#### [Task directions]
Using the listing, copy each whole line that features "name".

#### [Supplied data]
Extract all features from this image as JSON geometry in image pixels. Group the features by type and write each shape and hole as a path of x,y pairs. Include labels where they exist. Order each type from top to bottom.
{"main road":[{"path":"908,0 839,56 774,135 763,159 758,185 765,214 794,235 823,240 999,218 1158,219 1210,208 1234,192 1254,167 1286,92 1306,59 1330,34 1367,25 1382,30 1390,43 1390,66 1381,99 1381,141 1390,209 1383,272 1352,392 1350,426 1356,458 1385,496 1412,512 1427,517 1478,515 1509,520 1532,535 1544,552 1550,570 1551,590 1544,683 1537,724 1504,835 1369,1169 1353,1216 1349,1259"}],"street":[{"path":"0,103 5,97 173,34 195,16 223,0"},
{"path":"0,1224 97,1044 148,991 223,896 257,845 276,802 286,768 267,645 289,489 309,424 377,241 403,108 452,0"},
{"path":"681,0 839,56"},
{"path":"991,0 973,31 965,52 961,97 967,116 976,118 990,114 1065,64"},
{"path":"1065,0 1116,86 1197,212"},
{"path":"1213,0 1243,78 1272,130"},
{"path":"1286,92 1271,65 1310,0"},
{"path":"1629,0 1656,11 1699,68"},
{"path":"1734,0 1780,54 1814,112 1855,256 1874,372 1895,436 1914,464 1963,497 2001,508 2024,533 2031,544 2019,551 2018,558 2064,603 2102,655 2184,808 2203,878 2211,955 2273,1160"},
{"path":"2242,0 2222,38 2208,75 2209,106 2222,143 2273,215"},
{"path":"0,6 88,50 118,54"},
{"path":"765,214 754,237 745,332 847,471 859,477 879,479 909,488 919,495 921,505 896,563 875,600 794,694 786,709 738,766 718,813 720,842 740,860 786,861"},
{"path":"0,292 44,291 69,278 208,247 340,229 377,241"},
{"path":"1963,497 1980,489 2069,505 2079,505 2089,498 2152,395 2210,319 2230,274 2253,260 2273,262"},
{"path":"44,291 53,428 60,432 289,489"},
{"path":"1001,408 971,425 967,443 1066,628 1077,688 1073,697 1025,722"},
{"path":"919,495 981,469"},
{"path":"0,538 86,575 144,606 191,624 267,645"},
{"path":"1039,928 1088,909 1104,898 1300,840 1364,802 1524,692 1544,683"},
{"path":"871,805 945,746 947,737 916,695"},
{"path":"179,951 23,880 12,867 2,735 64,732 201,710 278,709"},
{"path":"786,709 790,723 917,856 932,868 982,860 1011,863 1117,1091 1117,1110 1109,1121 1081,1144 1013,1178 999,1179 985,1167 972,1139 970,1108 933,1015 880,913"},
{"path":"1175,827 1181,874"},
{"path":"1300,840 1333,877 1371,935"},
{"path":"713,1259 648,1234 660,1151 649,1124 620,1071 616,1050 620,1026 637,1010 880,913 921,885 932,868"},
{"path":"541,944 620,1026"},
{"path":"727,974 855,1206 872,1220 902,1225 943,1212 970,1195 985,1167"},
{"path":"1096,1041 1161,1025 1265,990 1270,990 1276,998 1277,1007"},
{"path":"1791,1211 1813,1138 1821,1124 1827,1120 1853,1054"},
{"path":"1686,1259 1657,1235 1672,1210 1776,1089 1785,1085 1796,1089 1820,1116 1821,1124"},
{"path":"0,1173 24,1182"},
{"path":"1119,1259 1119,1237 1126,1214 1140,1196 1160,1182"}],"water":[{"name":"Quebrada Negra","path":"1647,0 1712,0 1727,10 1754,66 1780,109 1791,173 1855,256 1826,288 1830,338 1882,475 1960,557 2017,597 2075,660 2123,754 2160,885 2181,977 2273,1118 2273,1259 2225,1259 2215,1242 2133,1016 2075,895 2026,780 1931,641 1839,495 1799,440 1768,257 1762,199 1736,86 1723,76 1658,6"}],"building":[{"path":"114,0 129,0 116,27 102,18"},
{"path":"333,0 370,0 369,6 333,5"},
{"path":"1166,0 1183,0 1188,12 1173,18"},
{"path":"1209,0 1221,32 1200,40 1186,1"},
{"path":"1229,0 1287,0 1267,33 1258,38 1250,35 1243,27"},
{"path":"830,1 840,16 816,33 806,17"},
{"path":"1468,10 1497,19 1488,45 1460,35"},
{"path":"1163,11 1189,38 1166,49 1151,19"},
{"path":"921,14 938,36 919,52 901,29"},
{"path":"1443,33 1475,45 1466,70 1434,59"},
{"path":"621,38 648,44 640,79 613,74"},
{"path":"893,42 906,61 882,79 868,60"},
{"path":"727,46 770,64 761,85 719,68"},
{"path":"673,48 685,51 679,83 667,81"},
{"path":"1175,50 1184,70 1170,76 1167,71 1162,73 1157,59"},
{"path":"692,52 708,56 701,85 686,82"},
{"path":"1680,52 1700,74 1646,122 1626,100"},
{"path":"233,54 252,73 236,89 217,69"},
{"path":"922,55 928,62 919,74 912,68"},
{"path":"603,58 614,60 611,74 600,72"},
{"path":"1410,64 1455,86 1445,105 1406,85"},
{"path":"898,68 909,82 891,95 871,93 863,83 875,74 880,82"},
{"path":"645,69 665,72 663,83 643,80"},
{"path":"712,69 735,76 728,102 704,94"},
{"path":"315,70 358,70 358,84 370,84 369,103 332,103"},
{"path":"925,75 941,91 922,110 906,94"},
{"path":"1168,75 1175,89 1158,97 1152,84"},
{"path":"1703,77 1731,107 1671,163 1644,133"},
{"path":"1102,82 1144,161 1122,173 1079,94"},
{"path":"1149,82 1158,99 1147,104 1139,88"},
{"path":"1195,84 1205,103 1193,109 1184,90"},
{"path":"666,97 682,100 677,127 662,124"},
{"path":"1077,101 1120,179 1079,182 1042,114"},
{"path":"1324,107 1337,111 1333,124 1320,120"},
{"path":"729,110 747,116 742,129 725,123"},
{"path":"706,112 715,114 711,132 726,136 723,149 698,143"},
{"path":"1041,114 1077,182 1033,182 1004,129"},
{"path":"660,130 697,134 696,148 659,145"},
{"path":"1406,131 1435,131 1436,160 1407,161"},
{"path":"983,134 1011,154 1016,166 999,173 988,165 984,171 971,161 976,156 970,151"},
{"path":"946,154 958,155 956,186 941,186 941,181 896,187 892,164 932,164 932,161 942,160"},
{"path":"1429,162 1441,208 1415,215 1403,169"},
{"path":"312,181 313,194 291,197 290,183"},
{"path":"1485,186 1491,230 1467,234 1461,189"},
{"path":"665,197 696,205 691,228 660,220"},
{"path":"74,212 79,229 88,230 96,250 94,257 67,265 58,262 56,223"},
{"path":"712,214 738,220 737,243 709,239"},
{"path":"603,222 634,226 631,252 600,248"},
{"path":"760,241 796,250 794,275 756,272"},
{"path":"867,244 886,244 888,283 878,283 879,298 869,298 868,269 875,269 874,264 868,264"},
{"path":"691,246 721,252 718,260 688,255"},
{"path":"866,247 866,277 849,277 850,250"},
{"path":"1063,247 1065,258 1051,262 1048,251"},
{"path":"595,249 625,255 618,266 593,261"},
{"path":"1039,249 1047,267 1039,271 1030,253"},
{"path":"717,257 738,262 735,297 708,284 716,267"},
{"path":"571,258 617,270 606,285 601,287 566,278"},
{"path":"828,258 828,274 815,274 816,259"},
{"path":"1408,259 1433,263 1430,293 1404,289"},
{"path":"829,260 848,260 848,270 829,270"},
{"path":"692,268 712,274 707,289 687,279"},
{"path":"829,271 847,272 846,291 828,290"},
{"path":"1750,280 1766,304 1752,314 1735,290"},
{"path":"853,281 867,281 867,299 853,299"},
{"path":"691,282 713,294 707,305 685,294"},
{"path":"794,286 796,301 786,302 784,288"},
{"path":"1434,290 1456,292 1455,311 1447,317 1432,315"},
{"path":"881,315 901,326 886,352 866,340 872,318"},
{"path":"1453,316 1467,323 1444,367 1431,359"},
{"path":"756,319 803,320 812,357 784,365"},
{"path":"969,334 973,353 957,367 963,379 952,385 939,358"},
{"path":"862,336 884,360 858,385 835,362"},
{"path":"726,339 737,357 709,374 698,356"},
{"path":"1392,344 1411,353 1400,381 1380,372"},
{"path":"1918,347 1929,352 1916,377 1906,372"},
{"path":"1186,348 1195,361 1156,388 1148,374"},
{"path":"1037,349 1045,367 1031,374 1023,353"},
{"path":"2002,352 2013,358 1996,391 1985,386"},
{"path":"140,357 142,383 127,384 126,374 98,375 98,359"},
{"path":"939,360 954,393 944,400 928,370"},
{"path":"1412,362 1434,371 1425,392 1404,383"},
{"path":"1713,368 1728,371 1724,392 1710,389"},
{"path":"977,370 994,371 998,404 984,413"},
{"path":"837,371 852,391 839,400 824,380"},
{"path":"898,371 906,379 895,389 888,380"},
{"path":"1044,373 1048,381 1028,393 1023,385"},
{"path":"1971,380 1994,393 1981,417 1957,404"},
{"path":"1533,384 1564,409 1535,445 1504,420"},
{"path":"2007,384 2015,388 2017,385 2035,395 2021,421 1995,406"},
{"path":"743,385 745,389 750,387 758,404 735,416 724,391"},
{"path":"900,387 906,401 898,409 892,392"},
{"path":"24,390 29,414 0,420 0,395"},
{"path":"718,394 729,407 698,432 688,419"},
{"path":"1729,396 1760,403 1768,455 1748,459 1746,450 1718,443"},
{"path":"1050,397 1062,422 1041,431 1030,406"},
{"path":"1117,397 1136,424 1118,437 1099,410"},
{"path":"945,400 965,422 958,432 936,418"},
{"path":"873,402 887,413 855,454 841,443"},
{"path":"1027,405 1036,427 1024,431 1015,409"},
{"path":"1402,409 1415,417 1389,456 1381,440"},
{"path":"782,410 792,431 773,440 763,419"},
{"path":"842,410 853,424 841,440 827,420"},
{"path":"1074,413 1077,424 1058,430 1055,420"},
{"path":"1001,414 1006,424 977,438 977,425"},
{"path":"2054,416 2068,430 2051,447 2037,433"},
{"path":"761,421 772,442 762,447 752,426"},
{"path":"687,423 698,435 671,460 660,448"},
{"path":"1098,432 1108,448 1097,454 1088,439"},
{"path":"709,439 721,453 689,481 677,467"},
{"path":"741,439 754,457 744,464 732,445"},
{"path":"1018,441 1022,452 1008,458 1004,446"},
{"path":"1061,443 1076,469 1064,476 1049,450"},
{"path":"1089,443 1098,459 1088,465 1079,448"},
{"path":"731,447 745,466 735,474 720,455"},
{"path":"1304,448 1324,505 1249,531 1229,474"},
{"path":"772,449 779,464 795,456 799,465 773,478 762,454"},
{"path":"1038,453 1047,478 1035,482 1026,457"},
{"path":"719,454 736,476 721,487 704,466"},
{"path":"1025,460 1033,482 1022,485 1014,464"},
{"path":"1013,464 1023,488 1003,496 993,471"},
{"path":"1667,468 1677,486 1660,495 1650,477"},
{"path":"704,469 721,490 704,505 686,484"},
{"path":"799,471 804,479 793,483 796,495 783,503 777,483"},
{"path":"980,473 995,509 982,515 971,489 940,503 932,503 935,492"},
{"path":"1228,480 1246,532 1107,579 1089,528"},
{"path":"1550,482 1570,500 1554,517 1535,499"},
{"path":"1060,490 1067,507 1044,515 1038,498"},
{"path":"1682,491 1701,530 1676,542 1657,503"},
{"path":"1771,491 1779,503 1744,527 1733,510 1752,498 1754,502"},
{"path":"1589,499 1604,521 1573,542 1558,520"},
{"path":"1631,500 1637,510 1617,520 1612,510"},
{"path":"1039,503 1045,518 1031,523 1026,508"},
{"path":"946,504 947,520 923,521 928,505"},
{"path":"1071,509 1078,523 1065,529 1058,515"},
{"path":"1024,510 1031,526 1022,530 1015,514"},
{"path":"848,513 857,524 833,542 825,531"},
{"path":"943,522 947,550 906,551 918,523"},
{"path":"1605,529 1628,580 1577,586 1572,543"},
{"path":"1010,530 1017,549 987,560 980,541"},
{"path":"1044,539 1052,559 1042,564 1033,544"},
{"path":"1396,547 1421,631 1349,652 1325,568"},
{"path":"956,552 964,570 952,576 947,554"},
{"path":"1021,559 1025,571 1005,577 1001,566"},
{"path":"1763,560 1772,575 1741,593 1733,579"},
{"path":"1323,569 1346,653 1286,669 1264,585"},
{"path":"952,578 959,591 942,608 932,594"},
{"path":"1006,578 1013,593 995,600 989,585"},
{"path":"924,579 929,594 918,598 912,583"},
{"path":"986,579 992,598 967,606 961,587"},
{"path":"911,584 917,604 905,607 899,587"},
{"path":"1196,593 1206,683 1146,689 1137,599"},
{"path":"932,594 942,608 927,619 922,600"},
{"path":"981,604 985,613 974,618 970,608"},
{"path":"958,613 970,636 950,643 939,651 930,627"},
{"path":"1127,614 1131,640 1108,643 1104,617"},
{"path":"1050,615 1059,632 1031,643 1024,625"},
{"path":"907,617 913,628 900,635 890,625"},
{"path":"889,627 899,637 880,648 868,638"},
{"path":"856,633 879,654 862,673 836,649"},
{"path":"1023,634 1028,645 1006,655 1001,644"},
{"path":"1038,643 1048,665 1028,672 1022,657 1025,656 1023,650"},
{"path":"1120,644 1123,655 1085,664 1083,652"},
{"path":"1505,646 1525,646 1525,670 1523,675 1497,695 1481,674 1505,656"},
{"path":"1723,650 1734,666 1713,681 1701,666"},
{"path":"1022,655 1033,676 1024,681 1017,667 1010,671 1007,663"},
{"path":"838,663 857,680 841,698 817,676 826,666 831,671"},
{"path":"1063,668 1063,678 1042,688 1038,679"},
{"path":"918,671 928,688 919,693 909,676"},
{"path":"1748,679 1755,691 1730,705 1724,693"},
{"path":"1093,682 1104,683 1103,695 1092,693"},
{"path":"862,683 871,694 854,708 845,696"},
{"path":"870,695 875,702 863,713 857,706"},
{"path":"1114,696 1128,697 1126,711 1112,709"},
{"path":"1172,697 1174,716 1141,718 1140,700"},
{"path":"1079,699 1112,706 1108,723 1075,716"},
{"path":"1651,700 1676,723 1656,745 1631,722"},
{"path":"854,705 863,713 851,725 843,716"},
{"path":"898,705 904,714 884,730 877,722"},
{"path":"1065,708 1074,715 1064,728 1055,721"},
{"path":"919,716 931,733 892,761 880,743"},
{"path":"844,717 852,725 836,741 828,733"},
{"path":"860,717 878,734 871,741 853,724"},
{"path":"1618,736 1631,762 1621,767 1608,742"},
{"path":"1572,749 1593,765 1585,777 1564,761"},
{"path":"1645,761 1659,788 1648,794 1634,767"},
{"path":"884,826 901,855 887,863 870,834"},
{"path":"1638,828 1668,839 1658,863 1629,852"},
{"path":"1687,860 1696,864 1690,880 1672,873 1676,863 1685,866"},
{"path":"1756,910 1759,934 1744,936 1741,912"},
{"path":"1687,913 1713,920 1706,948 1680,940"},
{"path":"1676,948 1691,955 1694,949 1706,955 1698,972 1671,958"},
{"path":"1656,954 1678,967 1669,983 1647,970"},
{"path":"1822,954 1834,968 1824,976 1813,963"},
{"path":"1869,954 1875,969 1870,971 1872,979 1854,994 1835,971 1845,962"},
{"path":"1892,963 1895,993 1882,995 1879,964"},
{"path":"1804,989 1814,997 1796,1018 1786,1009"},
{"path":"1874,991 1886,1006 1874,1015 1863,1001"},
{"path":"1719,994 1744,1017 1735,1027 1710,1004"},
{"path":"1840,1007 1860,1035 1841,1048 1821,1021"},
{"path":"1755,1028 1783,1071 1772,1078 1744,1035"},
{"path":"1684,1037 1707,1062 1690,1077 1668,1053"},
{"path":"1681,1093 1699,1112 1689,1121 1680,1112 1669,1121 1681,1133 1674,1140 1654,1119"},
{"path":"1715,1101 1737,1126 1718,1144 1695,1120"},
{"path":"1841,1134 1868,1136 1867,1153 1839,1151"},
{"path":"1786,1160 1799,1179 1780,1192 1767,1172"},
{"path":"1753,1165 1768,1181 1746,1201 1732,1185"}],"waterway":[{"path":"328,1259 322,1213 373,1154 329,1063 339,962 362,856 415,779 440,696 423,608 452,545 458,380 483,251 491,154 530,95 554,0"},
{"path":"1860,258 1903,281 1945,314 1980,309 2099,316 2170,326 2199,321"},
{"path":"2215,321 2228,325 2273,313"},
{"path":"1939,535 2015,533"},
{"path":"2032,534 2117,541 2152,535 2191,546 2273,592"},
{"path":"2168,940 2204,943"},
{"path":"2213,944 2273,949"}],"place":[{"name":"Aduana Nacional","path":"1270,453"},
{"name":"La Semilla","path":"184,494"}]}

#### [Response to the exercise]
{"path":"1119,1259 1119,1237 1126,1214 1140,1196 1160,1182"}],"water":[{"name":"Quebrada Negra","path":"1647,0 1712,0 1727,10 1754,66 1780,109 1791,173 1855,256 1826,288 1830,338 1882,475 1960,557 2017,597 2075,660 2123,754 2160,885 2181,977 2273,1118 2273,1259 2225,1259 2215,1242 2133,1016 2075,895 2026,780 1931,641 1839,495 1799,440 1768,257 1762,199 1736,86 1723,76 1658,6"}],"building":[{"path":"114,0 129,0 116,27 102,18"},
{"path":"2213,944 2273,949"}],"place":[{"name":"Aduana Nacional","path":"1270,453"},
{"name":"La Semilla","path":"184,494"}]}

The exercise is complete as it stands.